In ornamental horticulture, we think of ground cover as that layer which is under a tree or over a difficult bank but the term has much wider connotations in native pasture.
It's the herbaceous layer, the low growing vegetation that carpets the planet and is surprisingly diverse.
But let's stick to the term as it is used in gardening...
Ground covers are the plants that form the lowest layer, an accompaniment to shrubs and trees. Ground covers fill that niche where the other forms don't.
They spread horizontally like Variegated Star Jasmine or Juniperus horizontalis do or multiply sideways like dwarf Bamboo. Other times, the plant species will be self seeding and produce offspring adjacent but the feature is that the plant is low and spreads.

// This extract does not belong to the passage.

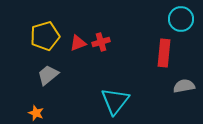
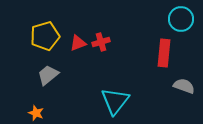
gray semicircle: rotated 30 degrees clockwise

Ground covers can be used to great effect when placed as a single species under trees where there is no shrub layer. It creates a layered effect that allows vision though to another desired vista. When designed this way it also addresses surveillance and safety concerns.

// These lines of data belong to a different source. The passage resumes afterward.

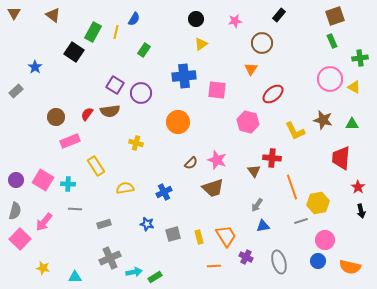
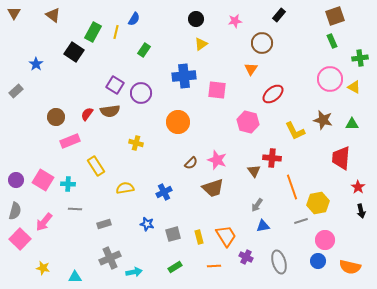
blue star at (35, 67): moved 1 px right, 3 px up
green rectangle at (155, 277): moved 20 px right, 10 px up
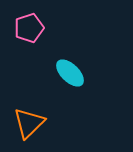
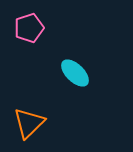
cyan ellipse: moved 5 px right
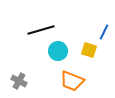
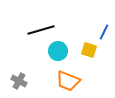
orange trapezoid: moved 4 px left
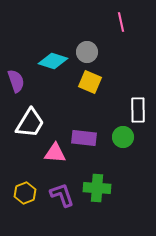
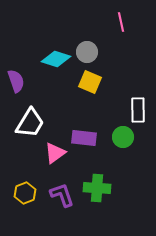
cyan diamond: moved 3 px right, 2 px up
pink triangle: rotated 40 degrees counterclockwise
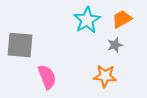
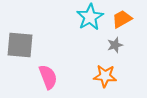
cyan star: moved 3 px right, 3 px up
pink semicircle: moved 1 px right
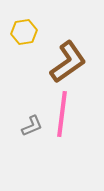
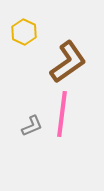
yellow hexagon: rotated 25 degrees counterclockwise
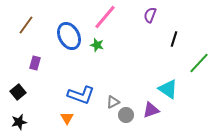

When you have ground covers you minimise erosion. Rain drops hit the ground with considerable force and etch away at the soil surface, but plants diminish that impact.
Weeds have more difficulty establishing when ground covers prevent light from reaching young weeds.
Of great benefit are ground covers that cascade over steep banks where access is limited.
Grass, vines and herbs may all be classified as ground cover. Find one that suits your position!